## [Exercise]
In the forum thread, what did the poster confirm after checking whether the data is copied when myData refers to data[5..10]?

On Wednesday, 6 May 2020 at 04:52:30 UTC, data pulverizer wrote:
 myData is referencing elements [5..10] of data and not creating 
 a new array with elements data[5..10] copied?

Just checked this and can confirm that the data is not being 
copied so that is not the source of cpu idling: 
https://ddili.org/ders/d.en/slices.html

drug <drug2004 bk.ru> writes:

06.05.2020 07:52, data pulverizer пишет:
 On Wednesday, 6 May 2020 at 04:04:14 UTC, Mathias LANG wrote:
 On Wednesday, 6 May 2020 at 03:41:11 UTC, data pulverizer wrote:
 Yes, that's exactly what I want the actual computation I'm running is 
 much more expensive and much larger. It shouldn't matter if I have 
 like 100_000_000 threads should it? The threads should just be queued 
 until the cpu works on it?

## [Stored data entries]
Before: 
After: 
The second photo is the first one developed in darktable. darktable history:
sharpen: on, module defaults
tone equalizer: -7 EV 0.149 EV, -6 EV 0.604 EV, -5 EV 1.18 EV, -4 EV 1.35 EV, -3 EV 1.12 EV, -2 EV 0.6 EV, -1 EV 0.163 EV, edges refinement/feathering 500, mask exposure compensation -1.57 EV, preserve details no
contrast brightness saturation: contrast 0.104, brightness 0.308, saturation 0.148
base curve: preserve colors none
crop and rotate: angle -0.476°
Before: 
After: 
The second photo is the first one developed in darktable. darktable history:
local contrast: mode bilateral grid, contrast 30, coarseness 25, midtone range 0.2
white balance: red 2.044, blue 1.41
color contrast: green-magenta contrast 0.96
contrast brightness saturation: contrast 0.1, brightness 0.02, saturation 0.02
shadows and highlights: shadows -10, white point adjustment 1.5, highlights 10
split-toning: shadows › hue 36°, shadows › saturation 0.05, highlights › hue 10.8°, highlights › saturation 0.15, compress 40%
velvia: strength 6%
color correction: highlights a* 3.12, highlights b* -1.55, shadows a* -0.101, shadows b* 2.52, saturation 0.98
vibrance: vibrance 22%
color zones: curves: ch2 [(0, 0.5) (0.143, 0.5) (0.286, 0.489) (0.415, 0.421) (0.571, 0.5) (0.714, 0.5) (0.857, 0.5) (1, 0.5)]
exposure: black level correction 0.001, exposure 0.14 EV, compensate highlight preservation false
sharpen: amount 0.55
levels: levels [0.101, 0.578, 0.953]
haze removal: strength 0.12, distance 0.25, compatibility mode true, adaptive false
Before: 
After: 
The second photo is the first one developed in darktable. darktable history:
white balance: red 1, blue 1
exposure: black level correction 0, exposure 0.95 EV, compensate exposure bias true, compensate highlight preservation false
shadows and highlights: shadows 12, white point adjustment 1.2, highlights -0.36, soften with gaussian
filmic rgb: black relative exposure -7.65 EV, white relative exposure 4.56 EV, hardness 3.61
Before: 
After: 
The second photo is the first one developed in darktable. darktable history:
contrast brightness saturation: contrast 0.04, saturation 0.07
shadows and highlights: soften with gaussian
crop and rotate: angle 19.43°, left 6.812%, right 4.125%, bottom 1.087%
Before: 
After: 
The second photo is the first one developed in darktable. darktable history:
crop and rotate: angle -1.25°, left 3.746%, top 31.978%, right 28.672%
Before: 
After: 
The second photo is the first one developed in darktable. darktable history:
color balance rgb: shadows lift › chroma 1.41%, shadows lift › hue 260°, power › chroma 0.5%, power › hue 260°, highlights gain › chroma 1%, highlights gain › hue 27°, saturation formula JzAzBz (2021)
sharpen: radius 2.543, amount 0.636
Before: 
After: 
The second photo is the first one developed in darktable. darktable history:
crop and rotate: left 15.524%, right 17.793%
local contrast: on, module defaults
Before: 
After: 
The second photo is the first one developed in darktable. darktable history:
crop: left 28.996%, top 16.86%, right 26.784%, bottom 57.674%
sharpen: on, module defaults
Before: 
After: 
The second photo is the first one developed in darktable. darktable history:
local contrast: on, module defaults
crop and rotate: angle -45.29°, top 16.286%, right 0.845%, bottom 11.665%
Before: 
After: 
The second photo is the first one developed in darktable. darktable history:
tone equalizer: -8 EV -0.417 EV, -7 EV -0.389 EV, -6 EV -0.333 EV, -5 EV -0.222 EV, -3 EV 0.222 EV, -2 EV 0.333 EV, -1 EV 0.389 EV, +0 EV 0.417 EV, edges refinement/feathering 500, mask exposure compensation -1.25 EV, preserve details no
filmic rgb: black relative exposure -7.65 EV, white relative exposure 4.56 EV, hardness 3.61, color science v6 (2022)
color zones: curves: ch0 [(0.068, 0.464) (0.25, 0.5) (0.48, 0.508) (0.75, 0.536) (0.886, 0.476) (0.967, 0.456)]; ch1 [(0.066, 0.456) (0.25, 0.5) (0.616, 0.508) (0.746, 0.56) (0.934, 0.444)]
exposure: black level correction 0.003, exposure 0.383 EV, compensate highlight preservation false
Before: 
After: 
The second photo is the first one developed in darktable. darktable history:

## [Exercise result]
The data is not being copied, so that is not the source of the CPU idling.